Spatial profiling of endoplasmic reticulum stress markers in tumor associated cells predicts patient outcomes in pancreatic cancer.

Introduction: The impact of endoplasmic reticulum (ER) stress in tumor-associated cells, such as cancer associated fibroblasts (CAFs), immune cells and endothelial cells, on patient outcomes in clinical specimens have not been examined. For the first time, we characterized the expression and spatial locations of ER stress markers, BiP and CHOP, in tumor-associated cells and assessed their prognostic significance in a panel of pancreatic ductal adenocarcinoma (PDAC) patient samples.

Methods: Multiplex immunofluorescence was performed on tumor microarrays and images were analyzed using HALO AI software.

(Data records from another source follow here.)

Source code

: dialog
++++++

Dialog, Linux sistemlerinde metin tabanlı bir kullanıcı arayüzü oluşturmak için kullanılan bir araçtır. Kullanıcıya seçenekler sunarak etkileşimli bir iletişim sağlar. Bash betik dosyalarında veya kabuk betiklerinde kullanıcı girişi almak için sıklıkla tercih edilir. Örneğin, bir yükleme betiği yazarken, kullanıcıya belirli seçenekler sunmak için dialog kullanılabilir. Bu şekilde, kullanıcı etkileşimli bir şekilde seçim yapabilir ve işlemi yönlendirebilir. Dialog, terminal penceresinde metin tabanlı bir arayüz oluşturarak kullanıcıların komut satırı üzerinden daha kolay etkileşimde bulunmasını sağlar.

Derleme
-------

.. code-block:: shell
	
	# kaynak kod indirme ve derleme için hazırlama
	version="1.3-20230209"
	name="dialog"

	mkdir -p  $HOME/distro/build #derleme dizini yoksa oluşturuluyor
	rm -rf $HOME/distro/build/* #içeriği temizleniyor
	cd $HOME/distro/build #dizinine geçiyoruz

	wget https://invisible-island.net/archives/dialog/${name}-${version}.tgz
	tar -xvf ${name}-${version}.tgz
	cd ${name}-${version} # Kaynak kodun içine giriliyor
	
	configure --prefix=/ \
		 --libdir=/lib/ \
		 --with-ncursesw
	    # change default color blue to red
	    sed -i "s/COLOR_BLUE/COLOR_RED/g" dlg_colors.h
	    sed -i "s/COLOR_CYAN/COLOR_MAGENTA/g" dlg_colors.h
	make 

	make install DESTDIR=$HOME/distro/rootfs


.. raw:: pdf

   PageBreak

Results: BiP and CHOP were upregulated in CAFs and endothelial cells in PDAC sections relative to non-neoplastic pancreas sections. High BiP expression in CAFs and endothelial cells was associated with greater vascular invasion and in immune cells was correlated with increased tumor size. High CHOP expression in immune cells correlated with poor patient survival. CAFs and immune cells were more likely to express BiP or CHOP when located close (< 20 μm) to tumor cells. High expression of CHOP in CAFs close to tumor cells correlated with improved patient survival.

Conclusion: For the first time, this study demonstrated that ER stress occurs in CAFs and immune cells predominantly in proximity to tumor cells in PDAC patient tissue. The correlation of high ER stress in immune cells with poor patient survival highlights the importance of the TME and the use of spatial analysis for the identification of novel biomarkers.